The only moving part inside that computer is the cooling fan. Its rotational speeds range from idle of about 1200 rpm and a max of 2700 rpm, depending on how hot the computer's components get. Thermostatic sensors throughout the system tell the fan to speed if needed. However, should a temp sensor fail, the system will kick the fan up to full speed to overcome possible harm from the missing temperature data stream. Pretty cool fail-safe stuff.
Obviously fan vibration that may be quite noticeable at high fans speeds may be below human detection limits at idle speed.
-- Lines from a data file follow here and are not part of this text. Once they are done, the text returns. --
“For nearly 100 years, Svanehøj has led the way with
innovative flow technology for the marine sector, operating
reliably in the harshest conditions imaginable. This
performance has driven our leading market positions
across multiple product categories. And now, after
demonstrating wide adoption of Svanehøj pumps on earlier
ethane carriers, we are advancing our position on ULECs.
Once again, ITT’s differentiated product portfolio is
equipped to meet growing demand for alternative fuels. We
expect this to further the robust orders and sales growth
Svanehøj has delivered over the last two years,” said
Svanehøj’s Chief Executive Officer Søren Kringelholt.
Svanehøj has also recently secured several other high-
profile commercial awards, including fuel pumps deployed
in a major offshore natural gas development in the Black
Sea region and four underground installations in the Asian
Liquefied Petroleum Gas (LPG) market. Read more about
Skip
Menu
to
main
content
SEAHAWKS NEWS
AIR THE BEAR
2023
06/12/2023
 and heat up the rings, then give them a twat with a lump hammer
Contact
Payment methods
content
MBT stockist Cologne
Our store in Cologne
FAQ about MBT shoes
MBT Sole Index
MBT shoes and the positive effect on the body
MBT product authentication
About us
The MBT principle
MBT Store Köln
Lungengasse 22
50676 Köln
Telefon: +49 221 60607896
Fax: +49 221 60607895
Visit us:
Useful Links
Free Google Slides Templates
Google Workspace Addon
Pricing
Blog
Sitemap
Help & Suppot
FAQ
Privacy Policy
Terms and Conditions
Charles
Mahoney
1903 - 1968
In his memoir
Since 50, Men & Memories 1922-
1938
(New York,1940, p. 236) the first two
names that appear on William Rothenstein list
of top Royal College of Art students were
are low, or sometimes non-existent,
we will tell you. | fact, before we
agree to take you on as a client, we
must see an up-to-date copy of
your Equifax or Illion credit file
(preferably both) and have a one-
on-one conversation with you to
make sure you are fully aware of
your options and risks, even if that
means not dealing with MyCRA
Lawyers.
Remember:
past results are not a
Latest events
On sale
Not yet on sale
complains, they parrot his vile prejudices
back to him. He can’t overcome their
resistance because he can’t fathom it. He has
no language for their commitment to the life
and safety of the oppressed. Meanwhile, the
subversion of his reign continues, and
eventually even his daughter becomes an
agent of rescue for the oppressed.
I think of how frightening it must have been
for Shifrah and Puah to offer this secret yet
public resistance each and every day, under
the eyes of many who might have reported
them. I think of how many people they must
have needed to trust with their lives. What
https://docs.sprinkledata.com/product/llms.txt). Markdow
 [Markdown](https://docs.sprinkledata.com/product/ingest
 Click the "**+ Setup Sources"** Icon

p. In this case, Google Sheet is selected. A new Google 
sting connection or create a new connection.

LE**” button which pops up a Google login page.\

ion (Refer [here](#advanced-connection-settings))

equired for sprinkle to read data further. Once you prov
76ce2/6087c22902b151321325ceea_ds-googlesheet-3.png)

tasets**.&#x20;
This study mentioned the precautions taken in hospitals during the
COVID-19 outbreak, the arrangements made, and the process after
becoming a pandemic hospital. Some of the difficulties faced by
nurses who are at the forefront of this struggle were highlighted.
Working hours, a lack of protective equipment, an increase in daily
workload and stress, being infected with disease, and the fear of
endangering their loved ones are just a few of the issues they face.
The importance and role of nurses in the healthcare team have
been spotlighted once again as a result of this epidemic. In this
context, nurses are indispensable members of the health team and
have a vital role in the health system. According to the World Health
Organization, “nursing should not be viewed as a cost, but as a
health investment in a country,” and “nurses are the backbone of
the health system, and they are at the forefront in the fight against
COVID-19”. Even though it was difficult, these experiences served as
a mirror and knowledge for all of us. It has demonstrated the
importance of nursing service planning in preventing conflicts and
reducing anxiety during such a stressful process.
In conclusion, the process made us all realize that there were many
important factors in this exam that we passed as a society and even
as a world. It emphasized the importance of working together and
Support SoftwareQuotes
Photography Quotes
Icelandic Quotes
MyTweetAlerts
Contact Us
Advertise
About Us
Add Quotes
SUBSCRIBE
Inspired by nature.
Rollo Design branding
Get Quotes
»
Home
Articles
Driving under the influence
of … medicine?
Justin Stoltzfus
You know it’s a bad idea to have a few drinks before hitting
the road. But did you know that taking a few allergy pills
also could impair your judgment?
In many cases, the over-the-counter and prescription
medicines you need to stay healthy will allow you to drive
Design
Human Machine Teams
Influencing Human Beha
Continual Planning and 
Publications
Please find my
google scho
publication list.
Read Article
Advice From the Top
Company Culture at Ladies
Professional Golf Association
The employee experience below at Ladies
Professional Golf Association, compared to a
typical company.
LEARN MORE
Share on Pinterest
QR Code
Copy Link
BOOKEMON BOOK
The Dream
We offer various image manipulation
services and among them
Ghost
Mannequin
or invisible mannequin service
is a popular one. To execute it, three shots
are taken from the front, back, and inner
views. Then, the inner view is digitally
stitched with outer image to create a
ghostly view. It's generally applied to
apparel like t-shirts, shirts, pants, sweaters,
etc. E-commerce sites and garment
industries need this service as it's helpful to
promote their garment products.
Therefore, high-demand apps (streaming video; compiling; video conferencing; gaming; Google Chrome) that make the computer run hotter can cause fan vibration that isn't noticeable with low-demand apps (Apple Mail; word processing; etc).
Apple Diagnostics will detect and report some cooling fan issues, and you can run it at home. See:
Use Apple Diagnostics to test your Mac - Apple Support
AD returns an alpha-numeric code if it detects as error, not a text-based description. Fortunately, if you look at the bottom of that article, there is a link to another Apple doc that is the "decoder" for AD error codes.